New Haven — A Yale neurosurgeon has discovered four genes that cause the most common form of brain tumors, opening the door to someday treating these tumors with targeted drugs rather than surgery.
Dr. Murat Gunel, 45, led a research team that used genomic computer analysis to discover gene mutations that cause these typically benign tumors called meningiomas.
These tumors currently affect about 170,000 people in the United States. They are typically small but can grow and cause neurological problems, constricting vision, hearing and blood flow in the carotid artery. Ninety percent are benign, but some turn cancerous.
The team used genomic sequencing to make the discovery. They took a sample of the abnormal cells in the tumor and a sample of healthy cells from a blood sample. Then they ran a separate genetic sequencing program for both the tumor and the blood sample and then compared the two to look for mutations unique to the tumor.
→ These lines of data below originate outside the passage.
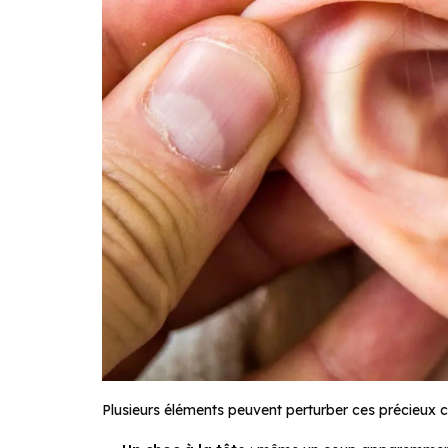
Plusieurs éléments peuvent perturber ces précieux cr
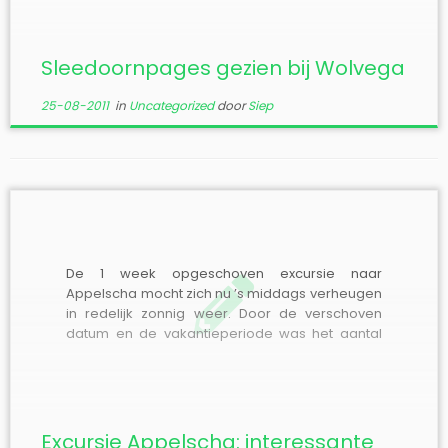
“Bijzondere Waarnemingen 2011”. Gezien de
vondst van veel eitjes de laatste […]
Sleedoornpages gezien bij Wolvega
25-08-2011
in
Uncategorized
door
Siep
De 1 week opgeschoven excursie naar
Appelscha mocht zich nu ’s middags verheugen
in redelijk zonnig weer. Door de verschoven
datum en de vakantieperiode was het aantal
deelnemers niet groot, acht belangstellenden
begonnen om half twee aan de rondwandeling
rond het Grote Veen. Bijzonder was de vondst
van de rups […]
Excursie Appelscha: interessante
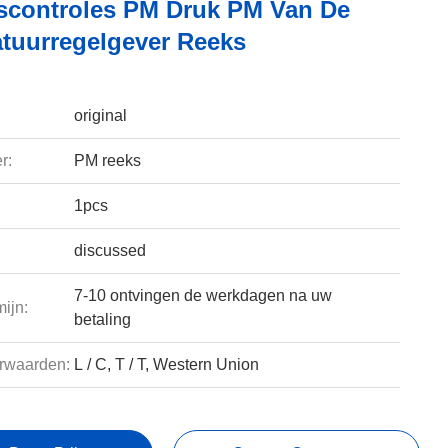
scontroles PM Druk PM Van De
tuurregelgever Reeks
original
r:
PM reeks
1pcs
discussed
7-10 ontvingen de werkdagen na uw
ijn:
betaling
rwaarden:
L / C, T / T, Western Union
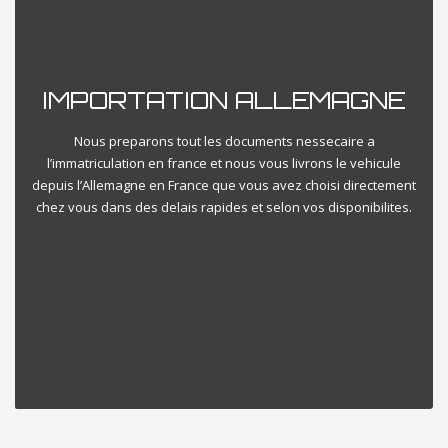
IMPORTATION ALLEMAGNE
Nous preparons tout les documents nessecaire a
l’immatriculation en france et nous vous livrons le vehicule
depuis l’Allemagne en France que vous avez choisi directement
chez vous dans des delais rapides et selon vos disponibilites.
They were surprised to discover four new genes, opening the door to learning the mechanisms for how these cause tumors and ways to treat them with already FDA-approved drugs.
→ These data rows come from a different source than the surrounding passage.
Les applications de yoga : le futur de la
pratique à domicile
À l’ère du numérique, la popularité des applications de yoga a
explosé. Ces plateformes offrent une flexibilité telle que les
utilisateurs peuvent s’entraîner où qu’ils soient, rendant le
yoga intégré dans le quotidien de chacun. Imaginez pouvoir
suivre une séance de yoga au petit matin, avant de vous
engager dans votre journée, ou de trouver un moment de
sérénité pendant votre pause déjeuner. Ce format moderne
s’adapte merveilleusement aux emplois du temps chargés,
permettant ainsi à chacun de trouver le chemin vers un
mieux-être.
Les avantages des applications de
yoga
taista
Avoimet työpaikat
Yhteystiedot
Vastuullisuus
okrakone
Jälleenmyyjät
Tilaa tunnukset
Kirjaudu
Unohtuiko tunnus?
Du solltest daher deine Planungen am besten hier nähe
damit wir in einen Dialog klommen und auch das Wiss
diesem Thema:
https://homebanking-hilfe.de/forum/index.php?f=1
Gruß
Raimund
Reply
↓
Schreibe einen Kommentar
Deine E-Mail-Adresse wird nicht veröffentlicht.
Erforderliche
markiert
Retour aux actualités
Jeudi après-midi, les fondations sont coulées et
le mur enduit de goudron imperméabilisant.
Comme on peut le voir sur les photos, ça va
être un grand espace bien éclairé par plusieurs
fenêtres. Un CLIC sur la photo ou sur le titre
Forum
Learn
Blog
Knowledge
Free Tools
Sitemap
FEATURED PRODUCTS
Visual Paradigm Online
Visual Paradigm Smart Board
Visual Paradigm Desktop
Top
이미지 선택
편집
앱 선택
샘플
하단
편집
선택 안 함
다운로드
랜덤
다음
“Our aim here is to use these genetic tools initially to identify these targets and then move on to individualized treatments, which is not a dream any more,” said Gunel, who is also a geneticist.
Andrew T. Parsa, a professor and vice chairman of neurological surgery at the University of California in San Francisco, called the breakthrough “a landmark discovery.”
“Understanding how these tumors grow molecular mechanisms is critically important to optimizing care for the patient,” Parsa said. “Now we will be able to do more in-depth analysis of tumors, and we will be able to segregate those tumors that are less likely to grow back from to those less likely to grow back. That would be very helpful for patients.”
The four genes, together with the previous discovery of a fifth genetic mutation called NF2, explain 80 percent of genetic makeup of these tumors.
One of the newly discovered genes, called SMO, has been implicated in a form of skin cancer called basal cell carcinoma and in a childhood brain tumor. Since the FDA has already approved a drug for fighting basal cell carcinoma, this drug potentially could be used in the future to treat these SMO brain tumors.
Another gene, called KLF4, is important in making cells more stem cell-like and potentially more cancer like, he said.
During the study, Gunel and his team also discovered that they could determine the mutation profile of the tumor based on its location in the brain. For example, SMO mutant tumors are almost always located in the frontal skull base behind the nose while the others are found in the midline of the skull base.
The location gives scientists another useful clue in diagnosing and potentially treating these tumors with chemotherapy, particularly since some tumors are difficult to approach surgically.
Gunel, who went to medical school in Istanbul and came to Yale in 1990, hopes clinical trails will begin soon, a particular help for patients at high risk for surgery or recurring disease.
“This has given us great clues in fighting brain tumors,” Gunel said. “If you understand the enemy, you can fight the enemy. This is the initial step of understanding.”
Victoria Clark, 26, a Yale graduate student who did most of the work on the study, said their approach to research differs from the traditional route of making a hypothesis and then testing it. Instead, the team looks at all the genes at the same time through the sequencing process.
“We don’t have to guess which is more or less likely to be causing the tumor. We let the hypothesis come to us. We just do the readout,” Clark said.